Que retiens-tu de CodeBlue au final ?
L’atmosphère très particulière et la sympathie des Japonais. Tous les participants étaient polis et calmes, ce qui a permis au concours de se dérouler parfaitement. Organiser un événement dans de telles conditions était vraiment agréable. Cela restera un très bon souvenir.
Il n’y a pas eu de souci de communication avec les participants ?
Non, la barrière de la langue n’a pas été problématique. Il est vrai que les Japonais n’ont pas, en général, un très bon niveau d’anglais. Sauf que là, de par leurs connaissances en informatique, les participants étaient bien plus à l’aise avec la langue. De notre côté, nous avions également un peu pratiqué le japonais avant l’événement, histoire de pouvoir se faire comprendre un maximum si nécessaire.
Stanislas lors du concours CodeBlue
Cela t’a donné envie de travailler un jour au Japon ?
Je dois justement effectuer un stage de six mois là-bas en février, dans une structure qui découle d’une collaboration entre Quarkslab et une société japonaise. On verra comme cela se passera sur place. Peut-être que cela me donnera envie de rester, qui sait ?
Quelle profession souhaites-tu faire après l’EPITA ?

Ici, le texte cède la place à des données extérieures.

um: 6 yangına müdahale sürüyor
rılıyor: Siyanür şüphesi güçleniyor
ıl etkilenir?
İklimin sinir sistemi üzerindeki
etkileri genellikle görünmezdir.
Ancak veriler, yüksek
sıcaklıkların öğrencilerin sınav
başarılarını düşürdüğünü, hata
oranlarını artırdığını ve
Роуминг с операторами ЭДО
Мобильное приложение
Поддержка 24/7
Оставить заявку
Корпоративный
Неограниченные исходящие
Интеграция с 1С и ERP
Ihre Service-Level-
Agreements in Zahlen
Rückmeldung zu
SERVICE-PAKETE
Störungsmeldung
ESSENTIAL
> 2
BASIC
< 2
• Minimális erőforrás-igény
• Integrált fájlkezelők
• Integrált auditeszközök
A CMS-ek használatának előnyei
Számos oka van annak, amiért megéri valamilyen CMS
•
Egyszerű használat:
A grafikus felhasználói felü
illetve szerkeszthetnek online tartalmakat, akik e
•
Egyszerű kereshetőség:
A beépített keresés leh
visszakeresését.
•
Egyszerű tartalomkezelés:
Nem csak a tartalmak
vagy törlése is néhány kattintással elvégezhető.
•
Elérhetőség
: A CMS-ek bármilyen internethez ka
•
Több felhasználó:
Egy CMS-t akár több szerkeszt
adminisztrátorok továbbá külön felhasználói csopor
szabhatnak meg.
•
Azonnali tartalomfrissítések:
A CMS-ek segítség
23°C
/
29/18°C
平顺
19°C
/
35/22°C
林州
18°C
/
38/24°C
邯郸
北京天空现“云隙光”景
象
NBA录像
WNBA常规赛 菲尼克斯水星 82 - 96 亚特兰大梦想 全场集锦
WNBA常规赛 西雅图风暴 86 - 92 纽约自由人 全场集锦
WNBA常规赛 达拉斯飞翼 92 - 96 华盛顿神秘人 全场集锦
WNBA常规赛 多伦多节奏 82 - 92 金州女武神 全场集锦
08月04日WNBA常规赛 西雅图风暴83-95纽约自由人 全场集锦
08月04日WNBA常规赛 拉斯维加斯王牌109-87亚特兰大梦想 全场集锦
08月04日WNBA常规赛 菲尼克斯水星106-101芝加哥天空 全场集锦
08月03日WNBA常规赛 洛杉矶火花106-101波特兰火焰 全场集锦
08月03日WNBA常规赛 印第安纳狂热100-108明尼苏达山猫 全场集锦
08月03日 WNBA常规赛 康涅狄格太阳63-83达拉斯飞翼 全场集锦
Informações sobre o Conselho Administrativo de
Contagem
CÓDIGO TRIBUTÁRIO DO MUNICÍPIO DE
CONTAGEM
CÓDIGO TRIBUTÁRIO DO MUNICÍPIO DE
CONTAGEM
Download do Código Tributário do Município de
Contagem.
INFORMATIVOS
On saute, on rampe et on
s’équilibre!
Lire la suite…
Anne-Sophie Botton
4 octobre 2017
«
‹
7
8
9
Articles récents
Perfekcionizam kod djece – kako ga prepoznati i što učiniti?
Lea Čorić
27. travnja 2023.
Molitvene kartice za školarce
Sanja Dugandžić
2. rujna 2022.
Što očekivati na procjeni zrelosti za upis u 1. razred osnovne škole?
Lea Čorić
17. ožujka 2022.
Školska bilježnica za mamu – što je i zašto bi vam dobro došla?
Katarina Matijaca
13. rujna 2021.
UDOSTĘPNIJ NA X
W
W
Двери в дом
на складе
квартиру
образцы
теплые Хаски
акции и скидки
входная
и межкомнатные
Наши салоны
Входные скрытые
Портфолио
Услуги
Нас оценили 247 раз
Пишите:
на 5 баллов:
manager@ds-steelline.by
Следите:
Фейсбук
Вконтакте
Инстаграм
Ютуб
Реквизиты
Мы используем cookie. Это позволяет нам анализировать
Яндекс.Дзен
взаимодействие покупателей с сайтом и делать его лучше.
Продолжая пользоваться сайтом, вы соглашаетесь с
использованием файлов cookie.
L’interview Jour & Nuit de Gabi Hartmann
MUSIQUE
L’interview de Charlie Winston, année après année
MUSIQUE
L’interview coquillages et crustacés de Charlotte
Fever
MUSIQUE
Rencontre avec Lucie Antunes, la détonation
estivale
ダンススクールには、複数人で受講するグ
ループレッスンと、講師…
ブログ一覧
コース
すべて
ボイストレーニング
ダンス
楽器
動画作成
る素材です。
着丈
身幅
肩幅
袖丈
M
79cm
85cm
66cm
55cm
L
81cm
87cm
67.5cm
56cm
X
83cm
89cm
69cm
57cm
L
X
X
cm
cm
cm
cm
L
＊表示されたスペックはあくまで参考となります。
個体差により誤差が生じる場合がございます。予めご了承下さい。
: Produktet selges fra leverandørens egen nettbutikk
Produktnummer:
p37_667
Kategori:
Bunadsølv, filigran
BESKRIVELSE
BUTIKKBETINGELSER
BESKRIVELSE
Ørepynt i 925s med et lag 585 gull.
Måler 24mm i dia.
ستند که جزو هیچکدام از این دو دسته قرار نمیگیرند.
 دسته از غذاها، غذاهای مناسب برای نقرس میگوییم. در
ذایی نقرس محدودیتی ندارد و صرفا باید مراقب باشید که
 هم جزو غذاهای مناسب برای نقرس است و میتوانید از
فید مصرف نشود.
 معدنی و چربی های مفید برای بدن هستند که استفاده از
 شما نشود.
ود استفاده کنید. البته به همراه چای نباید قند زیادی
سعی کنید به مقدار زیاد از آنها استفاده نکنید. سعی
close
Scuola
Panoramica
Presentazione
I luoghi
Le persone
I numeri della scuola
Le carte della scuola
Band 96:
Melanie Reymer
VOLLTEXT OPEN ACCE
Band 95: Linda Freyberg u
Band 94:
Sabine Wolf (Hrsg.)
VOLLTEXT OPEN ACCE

J’y réfléchis souvent, bien sûr, mais si je connais le secteur, à savoir l’automobile, je ne suis pas encore en mesure de dire le métier. Je pense que le stage me permettra d’y voir plus clair. Pour autant, je sais que je ne vais pas avoir de problème à trouver ce que je veux en sortant de l’EPITA.
En tant qu’étudiant et passionné de sécurité informatique, penses-tu que ce sujet va prendre de plus en plus d’importance dans l’automobile au vu de l’évolution des véhicules ?
Oui et c’est le principal message que nous voulions faire passer durant CodeBlue : avec l’arrivée des voitures connectées et autonomes, le hacking automobile est déjà important. Récemment, certaines attaques ont même été d’une grande ampleur, comme lorsque des hackers ont, depuis chez eux, réussi à prendre le contrôle de véhicules sur l’autoroute. Il est donc primordial de sensibiliser les gens : la sécurité informatique autour de l’automobile va devenir de plus en plus critique au fil des années.
Les systèmes des véhicules font-ils déjà l’objet de tests avant une éventuelle mise sur le marché ?
Cela existe, mais ce n’est pas encore incontournable, certaines sociétés n’ayant toujours pas compris l’importance de la sécurité informatique. Pour autant, les constructeurs les plus sérieux et prévoyants confient déjà des missions d’analyses des systèmes à des entreprises spécialisées.